In all seriousness, it rather raises one’s hopes for the future to see that people like the Kerrs and Barak Obama are actually getting heard and read in large numbers. They are good people with good intentions doing good things. Long may it last – but I would still like to see the Kerr siblings get past him to the summit for one week at least.

Sunday, 4 January 2009

Feeling Sorry for Cheryl Cole

I have spent most of today feeling sorry for Cheryl Cole, Dannii Minogue and all the other emotionally drained judges who have to weep their way through reality tv contests. I have been sifting through a huge pile of entries for the short story competition which I ran in conjunction with publication of my novel, “The Overnight Fame of Steffi McBride”. The stories had to be less than 1000 words long and the subject had to be “modern celebrity”.

I have been trying to work out how those who work regularly as judges manage to maintain their sanity while dismissing and disrespecting the work and talent of others, deciding who will be encouraged and who will be disappointed. How come Simon Cowell looks so confident and carefree when he is breaking hearts with his highly subjective judgements?

Having read an avalanche of entries, the vast majority of which are extremely good, I am now a complete dithering wreck. The thought of discouraging any budding talent by excluding them from the shortlist simply on the grounds that there were other stories that struck me differently is horrendous, but I know it has to be done. I have received enough rejection letters during forty years of writing, (and listened to enough deafening silences), to know that it is the way of the world, and that the initial anger I felt at those low moments stoked the flames required to forge the steel that every freelance writer needs in their soul in order to survive and go on to enjoy the highs when they come.

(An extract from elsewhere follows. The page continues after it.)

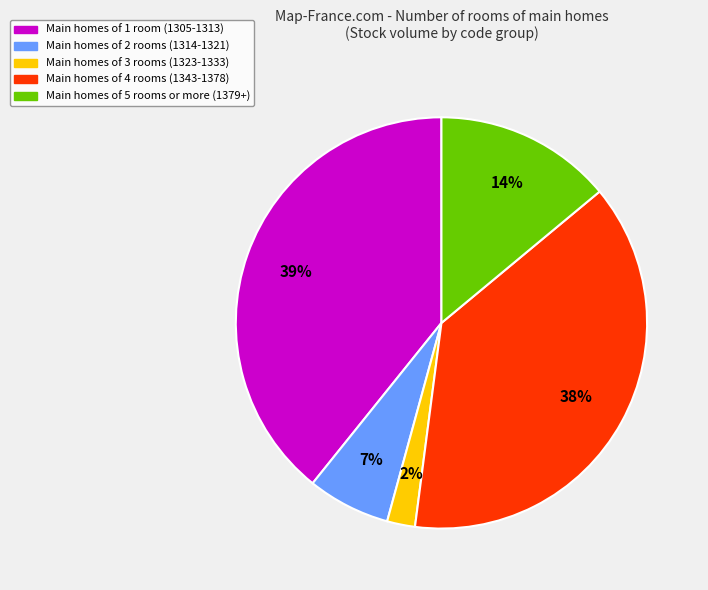

How many slices are in this pie chart?

5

The other blow of reading these entries is the realisation of just how ferocious the competition is out there. There are so many people with good ideas, so many people who write well, how can we all possibly survive? Where are we all going to find enough people to buy and read what we want to write? I suppose it’s the same feeling that would-be superstars experience when they turn up to the giant X-Factor auditions and realise that the talent they had until that moment believed to be unique, encouraged by doting friends and family, is actually not unique at all. We are all struggling together to make our voices heard and have our words read.

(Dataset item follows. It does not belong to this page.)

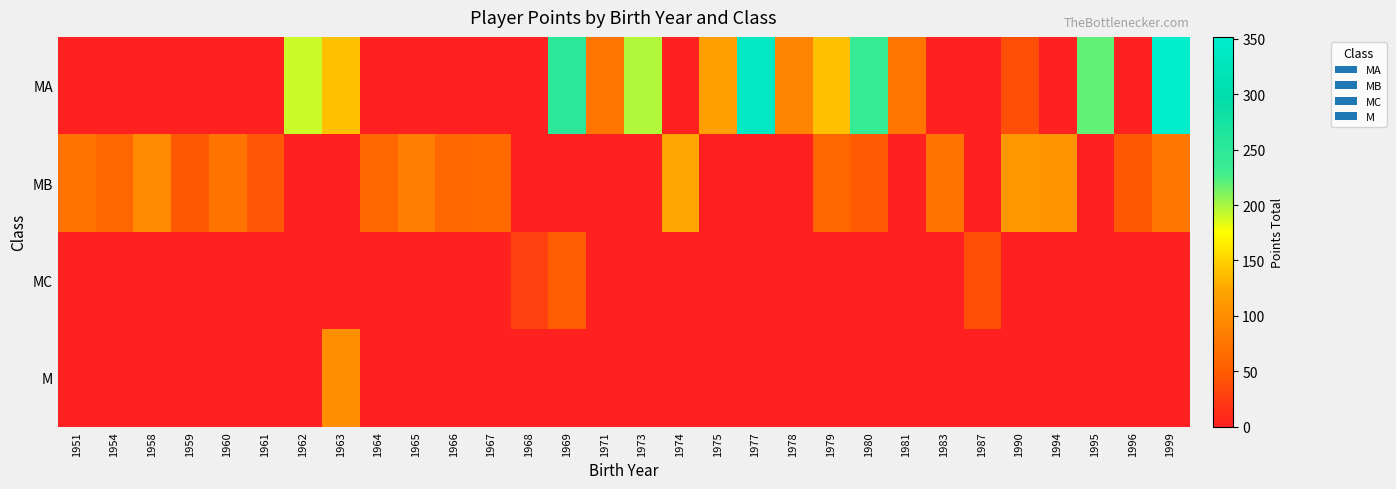

How many categories are shown in the chart?

30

At least when I was a judge for the Biographers’ Club prize a few months ago I had two others to help with the ruthless task, one of whom was the chairman and therefore carried the ultimate burden. Now there is no one else to share the responsibility with.

I know I have to be strong and make the choices but every decision to put a well written story into the “no” pile is an agony. God knows how the Booker and Costa judges come out with their sanity in tact, or maybe they don’t.

I have bought myself some precious time by whittling the entries down to a short list of ten, (all of which I hope to be able to display on the website www.steffimcbride.com in the next few days), but maybe all I have done is prolong the agony for all of the entrants as well as myself. I hope not.